» **Document section**
════════════════

I hadn’t planned on writing book reviews when I started this blog. I love to read so I recommended health and medical books that sounded interesting.
After reading one myself, I wanted my readers to know abut it, so I wrote my first book review Working Stiff: Two Years, 262 Bodies, and The Making of a Medical Examiner-
After that, I continued reviewing non-fiction medical books, including memoirs and biographies, medical history, health advice, books on dying, vaccination, nutrition, and medical care. I didn’t expect to review fiction, but I have.
“based on a true story”
That shouldn’t have seemed strange, since most fiction is based on real life, which is full of twists and turns related to our health and well being. Our state of health, good or bad, directs much of what we do, and can change suddenly and unexpectedly, and turn our lives upside down. Consider how many TV dramas are based in hospitals, involving health care workers, and sick or injured people.
A true story written by a physician, Twelve Patients: Life and Death at Bellevue Hospital was the inspiration for the NBC drama New Amsterdam.
My Sister’s Keeper
by Jodi Picoult
I didn’t review this book but I used an excerpt in a post about hair loss.
The book tackles several cutting edge health technologies that can create touchy ethical issues that I haven’t dealt with here, but if I do, I’ll revisit this book.
My Sister’s Keeper is a novel that touches on several medical themes including cancer, genetic engineering, organ donation, and medical autonomy. The book was also a movie which I haven’t seen yet.
The story is about Kate, an adolescent who as a toddler developed a rare form of leukemia, and has spent the majority of her life either in the hospital getting treatment or recovering from them. After yet another chemotherapy regimen, she has lost her hair.
spoiler alert- skip this section if you don’t want to know something that happens in the book
One day her mother, Sara, offers to take Kate and her younger sister Anna to the mall for a day out. Kate refuses.
“Don’t say it. Don’t tell me that nobody’s going to stare at me, because they will. Don’t tell me it doesn’t matter because it does. And don’t tell me I look fine because that’s a lie.” Her eyes, lash-bare, fill with tears. “I’m a freak, Mom. Look at me.”
Sara looks at her and says, “Well, we can fix this.”
“She walks out of the room followed by Kate and Anna. She finds a pair of ancient electric grooming clippers, plugs them in, and cuts a swath right down the middle of her own scalp.
“Mom”, Kate gasps.
With another swipe of the razor, Kate starts to smile. She points out a spot Sara missed. Anna crawls onto Sara’s lap. “Me next,” she begs.”
As Sara later remembers:
“An hour later, we walk through the mall holding hands, a trio of bald girls. We stay for hours. Everywhere we go, heads turn and voices whisper. We are beautiful, times three.”

════════════════

» **Excerpted data**
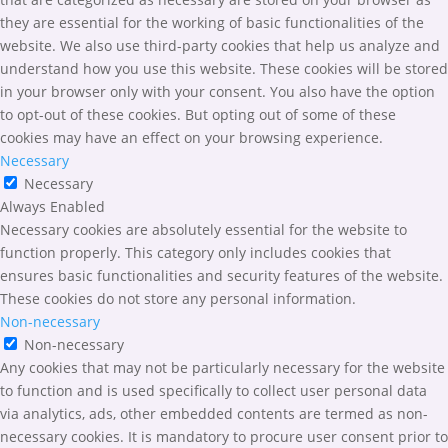
they are essential for the working of basic functionalities of the
website. We also use third-party cookies that help us analyze and
understand how you use this website. These cookies will be stored
in your browser only with your consent. You also have the option
to opt-out of these cookies. But opting out of some of these
cookies may have an effect on your browsing experience.
Necessary
Necessary
Always Enabled
Necessary cookies are absolutely essential for the website to
function properly. This category only includes cookies that
ensures basic functionalities and security features of the website.
These cookies do not store any personal information.
Non-necessary
Non-necessary
Any cookies that may not be particularly necessary for the website
to function and is used specifically to collect user personal data
via analytics, ads, other embedded contents are termed as non-
necessary cookies. It is mandatory to procure user consent prior to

════════════════

» **Apply what you read**
**1.** According to the blog post, which medical themes does My Sister's Keeper touch on? List them all.
**2.** Which TV drama does the blog post say was inspired by Twelve Patients: Life and Death at Bellevue Hospital?
**3.** Return the part of the blog post from "A true story written" to "lost her hair.".

» **Task solutions**
**1.**
- cancer
- genetic engineering
- organ donation
- medical autonomy

**2.** The NBC drama New Amsterdam.

**3.**
A true story written by a physician, Twelve Patients: Life and Death at Bellevue Hospital was the inspiration for the NBC drama New Amsterdam.
My Sister’s Keeper
by Jodi Picoult
I didn’t review this book but I used an excerpt in a post about hair loss.
The book tackles several cutting edge health technologies that can create touchy ethical issues that I haven’t dealt with here, but if I do, I’ll revisit this book.
My Sister’s Keeper is a novel that touches on several medical themes including cancer, genetic engineering, organ donation, and medical autonomy. The book was also a movie which I haven’t seen yet.
The story is about Kate, an adolescent who as a toddler developed a rare form of leukemia, and has spent the majority of her life either in the hospital getting treatment or recovering from them. After yet another chemotherapy regimen, she has lost her hair.